# Document:
Interpretations of the Aharonov-Bohm effect

[Demystifier]

But the physical part of QT is very clear, because it describes, as far as we know today, correctly all observations. It predicts the probabilities for the outcomes of measurements given the state of the measured system.

Nobody denies that. But some people want to understand the non-physical part. Obviously, physics cannot answer all the questions that humans care about. Some physicists want a strict separation between physics and non-physics, and want to ban questions that combine insights from both sides. They are afraid that such combinations will ruin the purity of physics, and they certainly will. But too much purity is not a good thing, some mixture of physics with non-physics is welcome. Exactly how much of such a mixture is welcome, and how much is too much, there is no consensus on that.

 

[PeterDonis]

some people want to understand the non-physical part.

QT is a theory of physics. What "non-physical part" would such a theory have?

The issue that I see is that, at least for some, QT is an incomplete theory of physics. It allows you to predict probabilities for measurement results, but doesn't tell you "what is really going on" the way that classical theories did.

Obviously, physics cannot answer all the questions that humans care about.

This is not at all the same as claiming that a physical theory should have a "non-physical part".

In fact, it's not even the same as claiming that other things that humans care about are not ultimately dependent on physics. To most physicists, they are, since they are all ultimately made of the things that our theories of physics describe.

 

[Fra]

What is observer gauge?

The observer gauge I see it as a "thinking tool", and guiding principle for theory building to use your terminology.

It conceptually see it as corresponding to the choice of mathematical information structure that is associated with an observer, and which encodes the effective "hilbert space" for that observer, or whatever the generalization would be called. The corresponding "transformation" would generate all possible observers, and the gauges itself can be thought of as what gives distinguishes observers. What the explicit full emergent observer symmetry is like from the agent perspective that corresponds to our world is of course an open question, this is the million dollar question I guess.

But roughly speaking, this emergent symmetry would be expected to split off into a spacetime part and and internal structure part. But the thinking tool has the ambition to explain, why 4D, and what the symmetry groups of particle physics are like they are. And why no other symmetries are seen.

Traditionally by "observer" and observer invariance we only mean the reference/coordinate frames. ie. special and general relativity. But once you adopt the agent stance, it seems quote obvious that there is much more descriptors to an observer than it's motion in spacetime. It also has it’s internal degrees of freedom, and some mass or complexity limit with has the effect of a lossy retention of the full interaction history.

The difference in the thinking tool, is that the "freedom to choose" observer is not void of physical siginficance. Instead of thinking of it as a mathematical choice that makes not difference. Difference observers here - while all equally valid - have different fitness. And the set of observers is considered the real population in the real universe, not just a fictive ensemble.

/Fredrik

 

[Davephaelon]

An interesting paper i found today that might be relevant: https://journals.aps.org/pra/abstract/10.1103/PhysRevA.86.040101
(https://arxiv.org/abs/1110.6169)

and a reply to the above paper: https://arxiv.org/abs/1604.05748

This paper by Lev Vaidman I find very interesting. I'm only able to read the abstract for now, but what he seems to be saying, is that the Aharonov-Bohm (AB) effect is essentially the same thing as quantum entanglement, and there's no need to invoke the potential concept to explain the AB effect. This is appealing as it brings the AB effect under a common roof with other phenomena that are explained by entanglement yielding a simplification; sort of like when Maxwell united electricity and magnetism. I'll print out the paper at our local library tomorrow, though I suspect it will be quite technical and over my head.

# Items:
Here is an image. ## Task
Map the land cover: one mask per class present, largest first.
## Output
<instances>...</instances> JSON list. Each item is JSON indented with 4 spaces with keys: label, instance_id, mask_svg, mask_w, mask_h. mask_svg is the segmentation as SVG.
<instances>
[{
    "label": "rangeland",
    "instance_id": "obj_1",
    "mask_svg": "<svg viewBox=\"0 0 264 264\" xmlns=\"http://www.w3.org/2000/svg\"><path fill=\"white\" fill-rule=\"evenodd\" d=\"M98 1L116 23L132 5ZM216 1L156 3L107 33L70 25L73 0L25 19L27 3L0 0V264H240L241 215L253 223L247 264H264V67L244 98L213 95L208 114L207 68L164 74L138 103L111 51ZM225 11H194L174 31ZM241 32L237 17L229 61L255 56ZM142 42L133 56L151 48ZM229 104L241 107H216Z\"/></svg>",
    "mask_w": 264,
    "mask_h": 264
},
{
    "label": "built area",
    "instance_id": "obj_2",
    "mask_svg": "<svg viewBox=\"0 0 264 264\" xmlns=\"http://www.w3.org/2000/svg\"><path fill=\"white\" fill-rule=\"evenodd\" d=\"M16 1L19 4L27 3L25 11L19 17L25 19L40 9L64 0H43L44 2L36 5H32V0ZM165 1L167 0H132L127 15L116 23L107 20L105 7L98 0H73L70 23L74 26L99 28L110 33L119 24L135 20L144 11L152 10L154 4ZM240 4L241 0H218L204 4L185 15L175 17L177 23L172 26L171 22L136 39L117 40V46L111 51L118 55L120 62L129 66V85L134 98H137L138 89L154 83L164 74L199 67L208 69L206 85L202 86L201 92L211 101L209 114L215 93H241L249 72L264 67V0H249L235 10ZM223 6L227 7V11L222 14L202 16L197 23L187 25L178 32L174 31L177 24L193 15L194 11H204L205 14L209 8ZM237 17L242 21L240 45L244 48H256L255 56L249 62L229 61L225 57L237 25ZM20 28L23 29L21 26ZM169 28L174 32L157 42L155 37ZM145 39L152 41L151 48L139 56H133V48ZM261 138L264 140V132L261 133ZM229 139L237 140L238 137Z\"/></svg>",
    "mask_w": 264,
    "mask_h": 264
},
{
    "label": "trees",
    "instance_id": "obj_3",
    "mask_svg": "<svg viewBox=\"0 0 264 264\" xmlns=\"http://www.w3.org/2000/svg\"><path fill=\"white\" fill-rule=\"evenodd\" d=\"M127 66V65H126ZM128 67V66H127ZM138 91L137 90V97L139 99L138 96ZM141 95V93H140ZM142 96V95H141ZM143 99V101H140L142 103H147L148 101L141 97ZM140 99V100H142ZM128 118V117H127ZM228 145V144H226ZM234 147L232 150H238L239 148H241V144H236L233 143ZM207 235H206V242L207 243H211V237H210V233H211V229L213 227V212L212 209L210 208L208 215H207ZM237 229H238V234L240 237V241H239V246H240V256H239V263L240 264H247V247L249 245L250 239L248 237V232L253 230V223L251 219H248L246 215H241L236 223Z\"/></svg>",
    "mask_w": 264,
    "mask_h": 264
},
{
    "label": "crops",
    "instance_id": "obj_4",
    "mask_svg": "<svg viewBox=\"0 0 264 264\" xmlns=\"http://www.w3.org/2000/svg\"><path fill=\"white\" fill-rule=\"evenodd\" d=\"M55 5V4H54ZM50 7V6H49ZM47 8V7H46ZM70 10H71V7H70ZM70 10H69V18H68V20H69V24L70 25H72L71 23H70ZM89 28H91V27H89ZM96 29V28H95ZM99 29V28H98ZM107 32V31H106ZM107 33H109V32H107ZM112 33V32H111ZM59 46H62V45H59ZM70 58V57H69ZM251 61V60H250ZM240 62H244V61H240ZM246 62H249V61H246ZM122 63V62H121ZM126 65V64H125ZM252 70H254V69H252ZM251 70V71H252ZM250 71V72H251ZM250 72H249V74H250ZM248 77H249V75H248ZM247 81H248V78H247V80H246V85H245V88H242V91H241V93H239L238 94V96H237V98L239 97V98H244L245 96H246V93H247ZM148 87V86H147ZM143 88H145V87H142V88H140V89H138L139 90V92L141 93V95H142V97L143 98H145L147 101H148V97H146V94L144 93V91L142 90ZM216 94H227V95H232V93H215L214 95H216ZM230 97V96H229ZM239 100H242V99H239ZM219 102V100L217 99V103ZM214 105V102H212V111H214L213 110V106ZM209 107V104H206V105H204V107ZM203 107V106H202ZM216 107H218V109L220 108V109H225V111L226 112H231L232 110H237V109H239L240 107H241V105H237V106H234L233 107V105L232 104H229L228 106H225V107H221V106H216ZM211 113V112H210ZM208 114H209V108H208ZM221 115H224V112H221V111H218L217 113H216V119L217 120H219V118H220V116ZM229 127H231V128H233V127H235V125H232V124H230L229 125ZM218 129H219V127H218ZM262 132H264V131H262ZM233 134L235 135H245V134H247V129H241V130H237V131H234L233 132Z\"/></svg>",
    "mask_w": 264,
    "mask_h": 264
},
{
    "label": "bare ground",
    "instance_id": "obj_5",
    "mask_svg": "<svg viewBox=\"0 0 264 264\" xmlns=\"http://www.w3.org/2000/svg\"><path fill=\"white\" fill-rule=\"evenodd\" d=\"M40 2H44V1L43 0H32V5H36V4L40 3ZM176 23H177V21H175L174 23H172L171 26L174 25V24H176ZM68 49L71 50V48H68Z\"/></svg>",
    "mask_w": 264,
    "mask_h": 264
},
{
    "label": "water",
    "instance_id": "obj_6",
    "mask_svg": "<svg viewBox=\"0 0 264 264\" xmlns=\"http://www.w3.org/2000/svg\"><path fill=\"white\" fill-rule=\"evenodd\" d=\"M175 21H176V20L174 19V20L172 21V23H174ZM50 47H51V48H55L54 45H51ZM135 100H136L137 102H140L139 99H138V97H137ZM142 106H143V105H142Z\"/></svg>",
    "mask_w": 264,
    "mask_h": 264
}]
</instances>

# Exercise brief:
From the Aharonov-Bohm thread, retype word for word the passage starting with "QT is a theory" and going on through "classical theories did.".

# Solution to the problem:
QT is a theory of physics. What "non-physical part" would such a theory have?

The issue that I see is that, at least for some, QT is an incomplete theory of physics. It allows you to predict probabilities for measurement results, but doesn't tell you "what is really going on" the way that classical theories did.